Topological Data Analysis

package

#1

Hi all, I am Shivin a final year Computer Science student at BITS Pilani, India. I am quite interested in Julia as a language and have contributed to IterativeSolvers.jl and LinearMaps.jl before.
Recently I have got interested in Topological Data Analysis and I feel it would be a great tool for Julia to have and a great project for Google Summer of Code. So would anyone like to get involved with this project?
I am posting some introductory links about the same :- https://www.ayasdi.com/blog/bigdata/why-topological-data-analysis-works/
https://en.wikipedia.org/wiki/Topological_data_analysis
https://www.youtube.com/watch?v=XfWibrh6stw
https://www.youtube.com/watch?v=kctyag2Xi8o


#2

This is interesting, but we may not have anyone in the community with expertise on this subject. That’s not necessarily a deal breaker, but we’ll have a high bar for competence in areas we can’t help you with.

Do you have an idea of what this would look like in more concrete terms? Perhaps a simple toy example of the kind of tool you’d be building, and what it looks like when applied to a data set? What’s this project closest to in terms of skill set?


#3

Well it would be a package by itself which will be an [implementation] (http://danifold.net/mapper/introduction.html) of the Mapper algorithm. There exists an implementation but it is in Python so I guess that my main task will be to understand it and port it to Julia.

Skill Set :-

  • Familiarity with writing code in Julia
  • Familiarity with Topology and specifically Homology
  • In-depth understanding of algorithms related to Persistent Homology and the Mapper algorithm
  • Familiarity with graphing packages like Plots.jl

Frankly speaking I have never seen a project involving Topology in GSoC. It is a rather new and unknown domain which is currently dominated by a few experts, some dedicated research labs and a private firm.

That being said I’m attaching a sample of output generated by this algorithm.
This is a study on Asthma where the dataset is high dimensional. The nodes are not individual data points but they are small microclusters. TDA disregards the distance between individual points and aims to reveal the shape in the data which is independent of dimensions. Note that this is a graph and not a plot of the dataset.


#4

Note that the Python implementation (that you didn’t link to) seems to be GPL. It would thus be a better idea not to look at the code, but to re-implement the algorithm from scratch based on the written description in the paper.


#5

I have updated the reply accordingly.


#6

That’s such a cool visualization, though.


#7

Another approach (probably not for GSoC) would simply be to interface with existing C++ libraries: this is what the TDA R package does with GUDHI, Dionysus and PHAT.
However, while the documentation of the R package is good, that of the underlying implementations is very sparse.


#8

@MikeInnes, so what do you think? Can it become a good project? How can I further strengthen my application?


#9

Sure, I think this can be a good project. The most important thing for the application will be to have an endorsement from a mentor, but I think you’re on the right track there. Here are some ideas for things that could give your proposal a boost:

  • Some kind of prototype – just a couple of days work to show what you can do in Julia.
  • Ideas for extensions you can implement beyond the algorithm itself – perhaps tools for generating the kind of visualisations you’ve shown above?
  • Clear rationale for a lay-person – I’d like to see some idea of why the project is interesting. Is it mostly an academic interest or does it have immediate practical applications?
  • Any interest from potential users of this would be a big boon as well. It’s generally a big benefit to projects to have people trying things out and giving feedback during the process.

#10

@dpsanders has volunteered to mentor this project actually.

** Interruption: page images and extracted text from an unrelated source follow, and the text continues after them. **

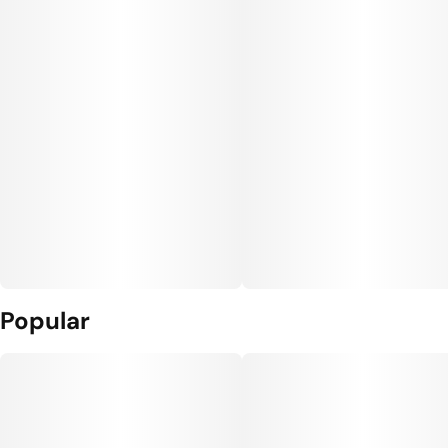
Popular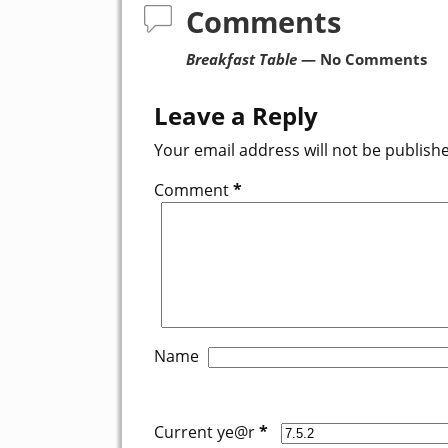
Comments
Breakfast Table
— No Comments
Leave a Reply
Your email address will not be publish
Comment
*
Name
Current ye@r
*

Yeah sure. I will try to come up with a working prototype and other details while I work on my proposal side-by-side. I will keep you and David posted on that.

Thanks,
Shivin


#11

Hi @MikeInnes and @dpsanders,

Sorry for the delay, I got involved in some other things. Here is a very basic implementation of Mapper algorithm in Julia. It is adapted from sakmapper for now, just to know how feasible the approach is. For now it seems good.

  • It can extended extensively as suggested by this paper. We can implement different machine learning algorithms for pre-processing the data before it is given to the Mapper algorithm.

  • This has many practical applications. Ayasdi Core, the software which we’re trying to open source here, is a highly sought after in the industry. You can check out some slides here and a blog post.

  • @mkborregaard had shown some interest in this project for some visualizations.